En revanche, les pollueurs du désert sont des touristes, directement ou indirectement (les accompagnateurs locaux). Il n'y a pas de tolérance à avoir envers eux. Les Européens en quête de soleil mais aussi de riches Saoudiens venant chasser la palombe les constituent.
J'ai bien entendu été particulièrement attentif à l'écologie lors de mon voyage. La prise de conscience semble moins évidente que chez nous. J'ai entendu une personne m'expliquer que le réchauffement climatique n'était pas si grave que ça puisque provoqué en grande partie par les vaches (ce discours existe aussi France...). Il est vrai que l'éducation, la santé, l'alimentation en eau semblent des priorités. Toutefois, les problèmes environnementaux sont à la source de problèmes sociaux mais restent considérés comme des soucis parallèles aux autres, un problème parmi d'autres....
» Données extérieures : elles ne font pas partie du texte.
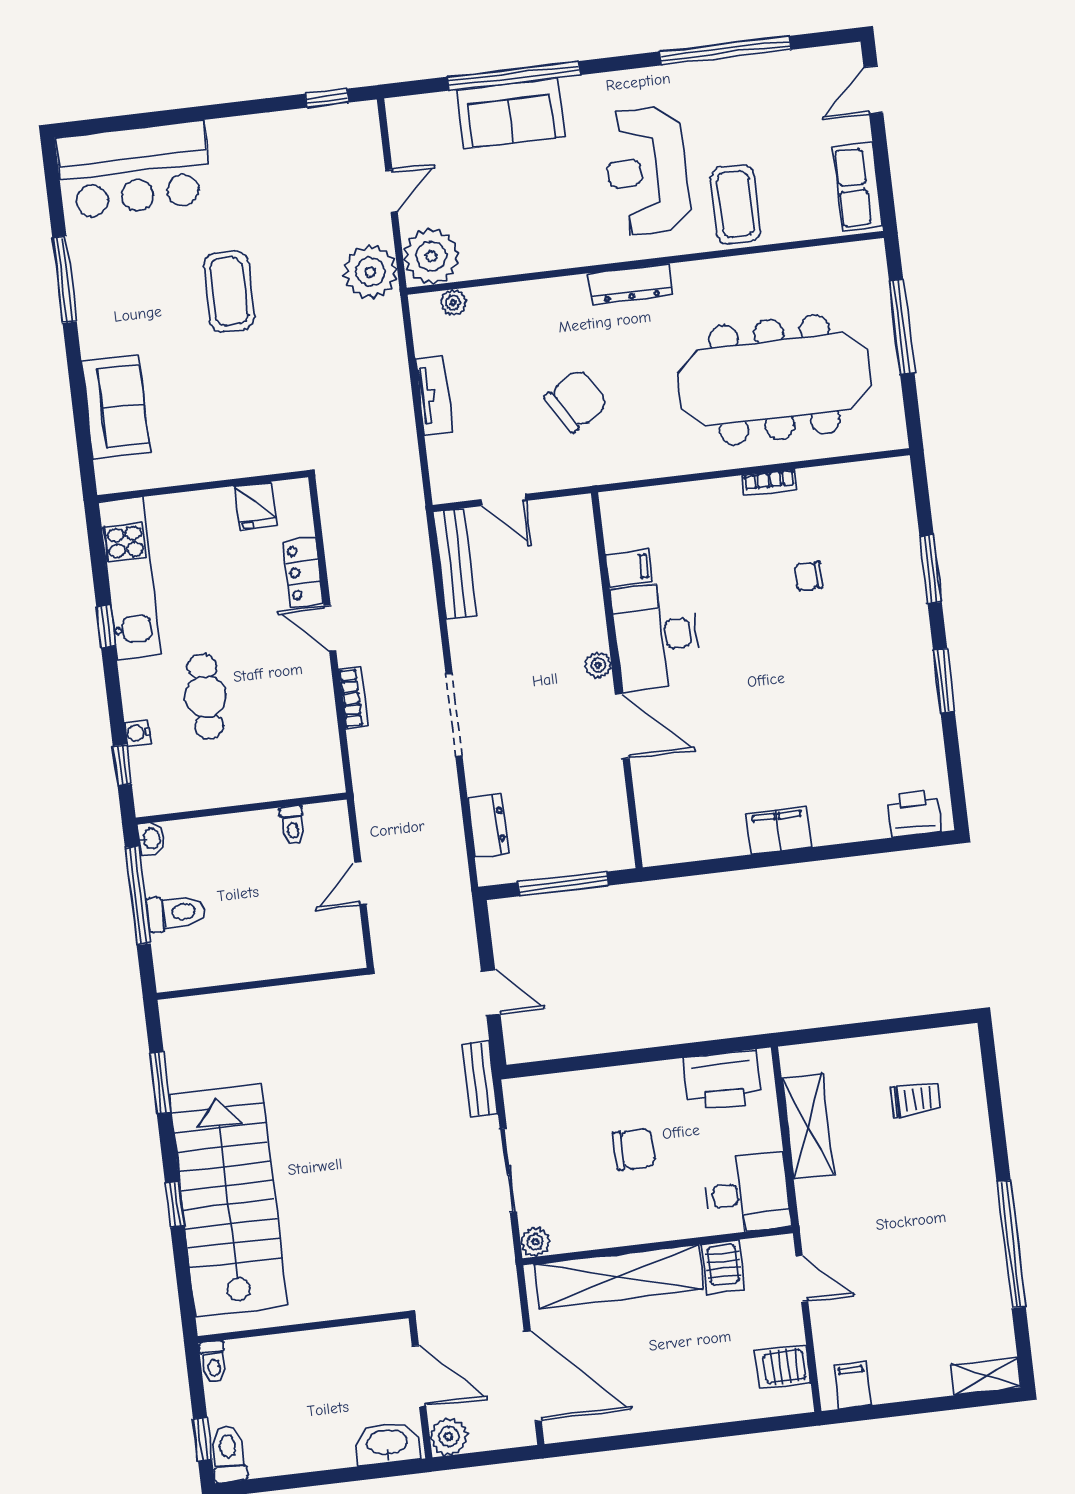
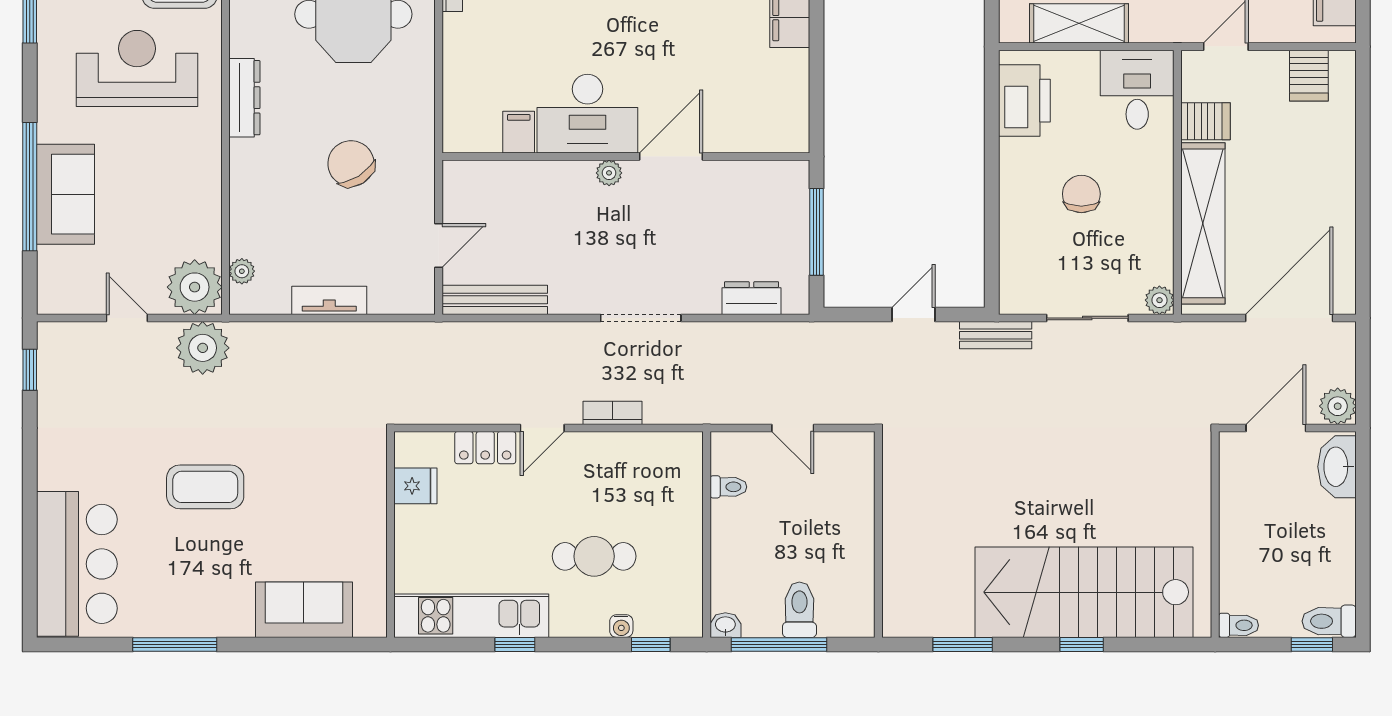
reception desk: (647, 171) -> (137, 68), turned 180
Pourtant, les difficultés d'alimentation en eau récurrentes en sont la conséquence la plus flagrante. J'ai pu constater que la palmeraie de la vallée du Drâa était en train de mourir par manque d'eau. D'une part le barrage de Ouarzazate retient trop d'eau (entre autre pour alimenter les nombreux hôtels luxueux situés près de cette ville) mais il y a aussi l'avancée du désert, galopante et très nette depuis 10 ans selon notre guide. Entre Ouled Driss et M'Hammid (donc aux portes du désert) de somptueux hôtels très luxueux avec piscine, spa et "direction européenne" narguent la population. Ils pompent dans la nappe et traitent l'eau tandis que le puits du village ne peut plus être utilisé car le niveau de l'eau baisse et la qualité de celle-ci se dégrade.
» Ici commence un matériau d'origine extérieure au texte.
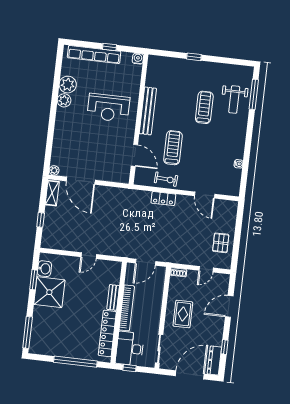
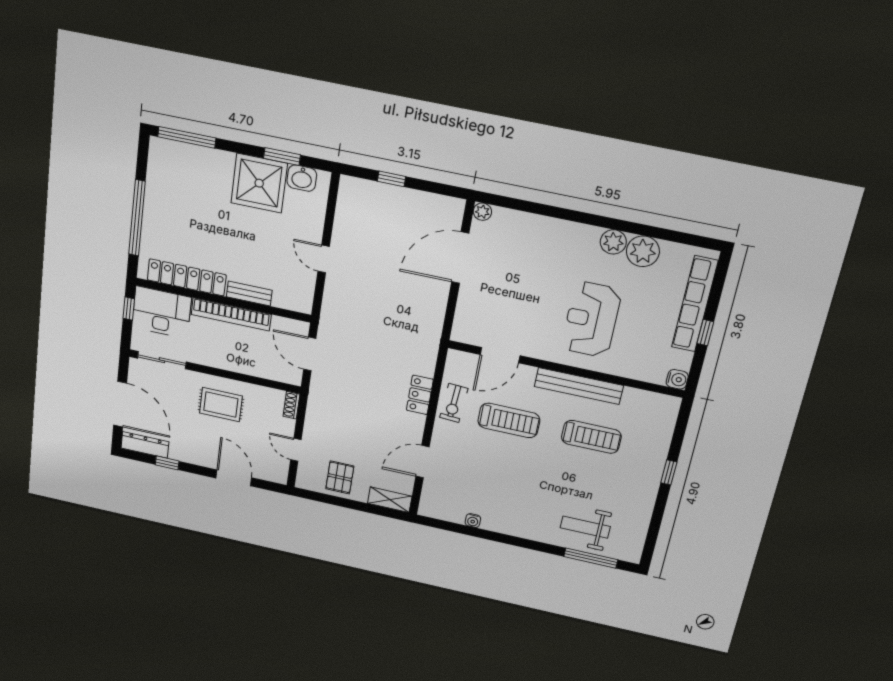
treadmill: (204, 107) -> (591, 437), moved
shelving: (52, 193) -> (390, 500), moved
pallet: (221, 243) -> (340, 477), turned 90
Si le tourisme apporte des emplois, il impacte gravement l'environnement et au final il détruit la ressource et la vie locale. Le conflit d'usage tourne rarement au profit des populations locales.
Je crois qu'il serait faux de croire que les pays pauvres sont pollués parce que sales en apparence ou parce que les grandes villes sont pleines de vieilles voitures... L'agriculture y est bio (il n'y a souvent pas de tracteur...), les déplacements peu importants (les Marocains ne viennent pas en masse faire du tourisme chez nous, de toute façon les frontières sont ouvertes à sens unique...), il n'y a pas de surconsommation . Les vrais pollueurs sont bien nous, pays riches, avec nos villes propres, nos pistes cyclables, nos tramways.... et nos hypermarchés, nos voyages en avion et hôtels de luxe !!
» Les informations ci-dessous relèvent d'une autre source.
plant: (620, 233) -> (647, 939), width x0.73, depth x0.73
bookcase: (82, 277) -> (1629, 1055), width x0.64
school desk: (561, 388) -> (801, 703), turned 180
Lors de nos voyages, il est important de réfléchir à l'impact engendré. Moins visiter les pays pauvres et lointains n'est pas forcément les priver de "développement". D'une part la fin de l'énergie bon marché rendra les voyages moins faciles et plus rares et puis aider ces pays peut se faire de d'autres manières, sans les rendre dépendants de nous.
Une partie de ces populations espère elle aussi pouvoir parcourir le monde en avion en quête de sensations et "d'ouverture aux autres", d'autant plus en nous voyant nous amuser chez eux. Ce sera certainement insoutenable pour la planète et tout simplement impossible (plus de pétrole bon marché). Alors le développement que l'on doit encourager pour les pays pauvres, est-il un développement à l'occidental basé sur le gâchis, donc non durable et non soutenable ou bien est-ce un développement orienté vers la satisfaction des besoins tels la nourriture, la santé, l'éducation, un développement axé sur la culture, la coopération, le lien entre les gens ? Les relations nord-sud doivent assurément veiller à faire ce discernement et à mettre en garde les pays pauvres contre nos erreurs.
Me revient la réflexion d'une personne rencontrée dans le train Marrakech - Fès. L'Occident s'en sort mieux dans la guerre économique mondiale, la mondialisation libérale, car c'est une société fondée sur l'individualisme, donc apte à la compétition. L'Afrique, quant à elle, a des valeurs basées sur le groupe, la famille, l'entraide et l'interdépendance des gens.